Andrés Zaied es presidente de la Cámara Argentina de Comercio Electrónico (Foto: Movant Connection)

El comercio electrónico en Argentina consolidó su lugar: ya representa el 25% de la facturación de las empresas con operación mixta y el consumidor lo incorporó como parte habitual de sus compras. Pero detrás de esa madurez hay una cadena que tiene que funcionar. Como resume Andrés, “no hay comercio electrónico sin logística, porque en algún momento tengo que mover molécula de un lugar a otro y cumplir con esa promesa”.

¿Cómo ves la actualidad del comercio electrónico en Argentina?

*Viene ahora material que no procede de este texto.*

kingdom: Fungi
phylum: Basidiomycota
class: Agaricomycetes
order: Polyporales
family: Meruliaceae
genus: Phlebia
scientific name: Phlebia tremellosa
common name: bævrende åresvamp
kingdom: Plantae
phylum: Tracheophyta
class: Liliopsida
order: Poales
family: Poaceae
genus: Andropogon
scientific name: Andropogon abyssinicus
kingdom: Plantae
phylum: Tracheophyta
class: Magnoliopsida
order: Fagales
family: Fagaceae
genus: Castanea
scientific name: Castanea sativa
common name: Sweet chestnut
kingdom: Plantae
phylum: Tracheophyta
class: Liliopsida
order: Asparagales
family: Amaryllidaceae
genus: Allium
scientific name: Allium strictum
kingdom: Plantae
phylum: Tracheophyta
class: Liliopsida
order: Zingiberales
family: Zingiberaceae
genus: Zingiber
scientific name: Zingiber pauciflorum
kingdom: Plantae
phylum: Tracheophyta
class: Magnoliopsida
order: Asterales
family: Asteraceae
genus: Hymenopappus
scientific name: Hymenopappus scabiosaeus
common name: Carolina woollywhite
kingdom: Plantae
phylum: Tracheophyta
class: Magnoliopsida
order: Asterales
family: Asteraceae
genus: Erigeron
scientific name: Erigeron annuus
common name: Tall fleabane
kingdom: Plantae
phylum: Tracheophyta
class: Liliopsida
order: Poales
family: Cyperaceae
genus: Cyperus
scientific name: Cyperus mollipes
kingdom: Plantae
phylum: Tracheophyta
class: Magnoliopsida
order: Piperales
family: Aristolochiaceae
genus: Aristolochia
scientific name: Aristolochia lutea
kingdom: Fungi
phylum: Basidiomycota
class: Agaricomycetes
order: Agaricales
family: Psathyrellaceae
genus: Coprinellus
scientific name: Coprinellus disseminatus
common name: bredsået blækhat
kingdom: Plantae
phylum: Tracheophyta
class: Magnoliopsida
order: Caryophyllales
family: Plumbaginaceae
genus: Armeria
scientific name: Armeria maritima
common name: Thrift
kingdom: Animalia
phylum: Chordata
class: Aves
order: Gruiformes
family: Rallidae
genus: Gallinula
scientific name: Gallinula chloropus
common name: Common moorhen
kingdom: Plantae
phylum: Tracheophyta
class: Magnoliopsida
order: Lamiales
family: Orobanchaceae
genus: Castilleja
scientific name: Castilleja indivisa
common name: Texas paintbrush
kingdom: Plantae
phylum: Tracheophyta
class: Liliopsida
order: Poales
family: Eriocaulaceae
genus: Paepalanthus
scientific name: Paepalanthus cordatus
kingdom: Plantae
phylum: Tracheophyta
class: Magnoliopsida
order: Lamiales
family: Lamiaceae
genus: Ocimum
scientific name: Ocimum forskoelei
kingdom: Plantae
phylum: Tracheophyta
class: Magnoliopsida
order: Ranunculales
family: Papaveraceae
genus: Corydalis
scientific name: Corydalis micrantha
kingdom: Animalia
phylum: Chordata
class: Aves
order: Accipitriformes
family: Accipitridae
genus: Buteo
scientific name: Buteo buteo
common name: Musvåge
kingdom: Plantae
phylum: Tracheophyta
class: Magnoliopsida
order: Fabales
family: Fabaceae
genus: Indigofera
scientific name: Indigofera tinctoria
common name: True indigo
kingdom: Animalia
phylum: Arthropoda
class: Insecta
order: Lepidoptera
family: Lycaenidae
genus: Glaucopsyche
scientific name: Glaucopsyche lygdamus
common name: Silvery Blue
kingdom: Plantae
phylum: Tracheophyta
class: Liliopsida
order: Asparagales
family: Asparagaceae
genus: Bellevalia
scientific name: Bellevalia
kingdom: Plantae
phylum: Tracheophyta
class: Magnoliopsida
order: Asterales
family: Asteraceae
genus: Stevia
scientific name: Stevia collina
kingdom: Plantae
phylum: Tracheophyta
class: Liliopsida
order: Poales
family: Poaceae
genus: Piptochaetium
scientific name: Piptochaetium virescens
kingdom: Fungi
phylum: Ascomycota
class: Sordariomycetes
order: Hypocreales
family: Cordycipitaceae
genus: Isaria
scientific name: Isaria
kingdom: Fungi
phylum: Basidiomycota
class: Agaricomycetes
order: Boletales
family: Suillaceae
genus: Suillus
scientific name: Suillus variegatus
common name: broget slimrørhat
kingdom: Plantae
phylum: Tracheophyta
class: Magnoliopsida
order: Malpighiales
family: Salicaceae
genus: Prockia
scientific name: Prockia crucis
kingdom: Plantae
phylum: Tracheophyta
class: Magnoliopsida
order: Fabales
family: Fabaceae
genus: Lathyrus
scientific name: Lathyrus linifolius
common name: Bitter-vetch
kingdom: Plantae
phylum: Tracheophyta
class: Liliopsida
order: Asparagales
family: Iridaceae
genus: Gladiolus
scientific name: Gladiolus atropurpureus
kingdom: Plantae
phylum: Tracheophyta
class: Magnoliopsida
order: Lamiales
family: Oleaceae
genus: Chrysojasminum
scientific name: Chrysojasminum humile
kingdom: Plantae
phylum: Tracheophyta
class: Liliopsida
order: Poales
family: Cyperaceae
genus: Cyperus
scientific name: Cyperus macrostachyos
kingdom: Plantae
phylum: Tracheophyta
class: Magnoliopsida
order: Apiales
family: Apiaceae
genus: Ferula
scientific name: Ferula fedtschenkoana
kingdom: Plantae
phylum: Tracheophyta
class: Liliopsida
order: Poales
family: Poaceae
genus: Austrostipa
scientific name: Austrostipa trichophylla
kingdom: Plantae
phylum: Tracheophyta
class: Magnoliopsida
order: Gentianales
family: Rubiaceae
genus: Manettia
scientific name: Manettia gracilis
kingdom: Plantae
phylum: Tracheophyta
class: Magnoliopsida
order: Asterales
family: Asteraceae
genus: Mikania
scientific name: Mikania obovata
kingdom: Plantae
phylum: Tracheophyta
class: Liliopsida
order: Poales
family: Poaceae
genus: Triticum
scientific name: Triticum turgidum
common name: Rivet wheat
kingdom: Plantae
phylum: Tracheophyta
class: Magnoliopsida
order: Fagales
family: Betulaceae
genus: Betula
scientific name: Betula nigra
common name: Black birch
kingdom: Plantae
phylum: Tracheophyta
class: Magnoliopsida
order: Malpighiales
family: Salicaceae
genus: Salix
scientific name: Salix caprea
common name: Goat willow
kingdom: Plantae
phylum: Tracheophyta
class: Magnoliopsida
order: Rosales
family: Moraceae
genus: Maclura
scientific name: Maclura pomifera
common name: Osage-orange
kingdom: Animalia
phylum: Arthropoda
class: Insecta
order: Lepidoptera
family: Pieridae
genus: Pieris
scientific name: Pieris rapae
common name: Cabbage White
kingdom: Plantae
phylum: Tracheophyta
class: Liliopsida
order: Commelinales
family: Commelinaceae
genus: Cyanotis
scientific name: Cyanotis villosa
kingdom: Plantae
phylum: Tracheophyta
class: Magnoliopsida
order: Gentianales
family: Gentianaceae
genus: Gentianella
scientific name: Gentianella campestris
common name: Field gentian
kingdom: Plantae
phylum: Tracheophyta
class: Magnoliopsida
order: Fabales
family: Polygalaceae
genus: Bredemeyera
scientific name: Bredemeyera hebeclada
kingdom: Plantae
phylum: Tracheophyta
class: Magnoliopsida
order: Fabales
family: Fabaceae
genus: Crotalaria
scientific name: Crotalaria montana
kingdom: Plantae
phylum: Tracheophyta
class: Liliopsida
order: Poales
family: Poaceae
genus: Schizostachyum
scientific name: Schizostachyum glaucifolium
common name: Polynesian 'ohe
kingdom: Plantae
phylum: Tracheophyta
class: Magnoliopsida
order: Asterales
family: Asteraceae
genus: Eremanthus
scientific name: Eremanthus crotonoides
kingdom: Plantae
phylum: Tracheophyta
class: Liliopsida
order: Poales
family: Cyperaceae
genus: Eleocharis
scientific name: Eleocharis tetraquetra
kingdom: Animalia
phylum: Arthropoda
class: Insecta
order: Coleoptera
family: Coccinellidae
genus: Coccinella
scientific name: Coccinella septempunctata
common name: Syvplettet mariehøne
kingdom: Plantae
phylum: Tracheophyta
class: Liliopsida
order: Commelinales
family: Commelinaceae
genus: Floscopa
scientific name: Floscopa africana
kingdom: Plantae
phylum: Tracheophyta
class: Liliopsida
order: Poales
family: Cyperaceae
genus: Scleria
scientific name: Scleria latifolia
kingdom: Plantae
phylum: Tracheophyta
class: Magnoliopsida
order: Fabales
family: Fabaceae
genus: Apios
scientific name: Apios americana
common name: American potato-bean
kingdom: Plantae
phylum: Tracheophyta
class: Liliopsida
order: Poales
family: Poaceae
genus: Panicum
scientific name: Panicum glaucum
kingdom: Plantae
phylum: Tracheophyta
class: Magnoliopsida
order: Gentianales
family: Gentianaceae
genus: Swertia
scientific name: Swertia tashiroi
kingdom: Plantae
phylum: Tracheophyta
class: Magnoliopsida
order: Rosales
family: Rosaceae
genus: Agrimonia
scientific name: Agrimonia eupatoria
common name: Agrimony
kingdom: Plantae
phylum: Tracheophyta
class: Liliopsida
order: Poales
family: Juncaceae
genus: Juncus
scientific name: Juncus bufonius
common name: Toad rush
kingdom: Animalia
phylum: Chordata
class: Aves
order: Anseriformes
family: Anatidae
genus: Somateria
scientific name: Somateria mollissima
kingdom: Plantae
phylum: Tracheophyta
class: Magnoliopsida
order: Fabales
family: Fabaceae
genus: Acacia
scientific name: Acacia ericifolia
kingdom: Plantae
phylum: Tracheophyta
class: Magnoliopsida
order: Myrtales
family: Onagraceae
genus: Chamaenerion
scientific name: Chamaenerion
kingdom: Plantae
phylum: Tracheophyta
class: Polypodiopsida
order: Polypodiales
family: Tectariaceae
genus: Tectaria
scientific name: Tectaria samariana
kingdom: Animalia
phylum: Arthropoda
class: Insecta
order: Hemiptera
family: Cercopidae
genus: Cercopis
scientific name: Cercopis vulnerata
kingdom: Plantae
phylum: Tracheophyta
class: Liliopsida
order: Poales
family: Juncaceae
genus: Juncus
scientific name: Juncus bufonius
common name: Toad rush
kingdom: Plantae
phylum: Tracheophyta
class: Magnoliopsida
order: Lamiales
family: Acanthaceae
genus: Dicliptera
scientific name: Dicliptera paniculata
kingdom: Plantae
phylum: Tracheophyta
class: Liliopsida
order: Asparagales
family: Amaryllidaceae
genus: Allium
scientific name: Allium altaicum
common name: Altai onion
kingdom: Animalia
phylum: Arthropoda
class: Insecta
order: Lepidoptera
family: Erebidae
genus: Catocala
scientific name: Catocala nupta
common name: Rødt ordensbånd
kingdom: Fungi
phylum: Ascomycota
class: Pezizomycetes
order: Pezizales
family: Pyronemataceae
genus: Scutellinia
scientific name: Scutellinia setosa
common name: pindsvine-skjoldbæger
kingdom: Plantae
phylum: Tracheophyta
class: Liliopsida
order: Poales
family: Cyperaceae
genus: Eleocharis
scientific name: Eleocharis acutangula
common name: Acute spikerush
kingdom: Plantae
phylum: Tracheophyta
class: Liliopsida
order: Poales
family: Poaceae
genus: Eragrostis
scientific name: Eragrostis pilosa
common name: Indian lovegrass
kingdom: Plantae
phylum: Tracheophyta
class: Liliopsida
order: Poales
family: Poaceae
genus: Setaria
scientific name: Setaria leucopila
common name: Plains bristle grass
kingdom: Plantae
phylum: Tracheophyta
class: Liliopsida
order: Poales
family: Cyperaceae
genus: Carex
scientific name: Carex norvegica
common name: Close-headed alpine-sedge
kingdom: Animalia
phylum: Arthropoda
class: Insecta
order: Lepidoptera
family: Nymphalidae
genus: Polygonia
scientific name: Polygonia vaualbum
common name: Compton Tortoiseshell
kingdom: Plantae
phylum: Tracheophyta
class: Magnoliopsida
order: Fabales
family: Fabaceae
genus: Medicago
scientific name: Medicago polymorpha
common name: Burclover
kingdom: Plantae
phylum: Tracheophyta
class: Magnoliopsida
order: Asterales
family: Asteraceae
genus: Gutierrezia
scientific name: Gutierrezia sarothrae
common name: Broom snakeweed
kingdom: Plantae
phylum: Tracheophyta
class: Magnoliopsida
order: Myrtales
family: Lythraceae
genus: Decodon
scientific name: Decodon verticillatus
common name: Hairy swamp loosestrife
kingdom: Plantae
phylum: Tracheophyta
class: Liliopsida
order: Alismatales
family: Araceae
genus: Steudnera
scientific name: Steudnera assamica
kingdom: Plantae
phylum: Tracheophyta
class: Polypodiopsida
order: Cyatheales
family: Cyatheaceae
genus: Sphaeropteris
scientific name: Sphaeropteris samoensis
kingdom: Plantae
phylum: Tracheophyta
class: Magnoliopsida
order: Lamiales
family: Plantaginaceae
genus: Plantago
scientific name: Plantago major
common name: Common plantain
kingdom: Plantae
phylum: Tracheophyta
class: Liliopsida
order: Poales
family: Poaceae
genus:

Hay que separarlo en dos escenarios. Por un lado, el canal viene creciendo año tras año: el último informe anual de la Cámara muestra crecimientos en facturación por encima de la inflación, en órdenes de compra y en cantidad de productos. Eso significa que es un canal totalmente consolidado. La gente ya tiene incorporado el e-commerce para hacer sus compras.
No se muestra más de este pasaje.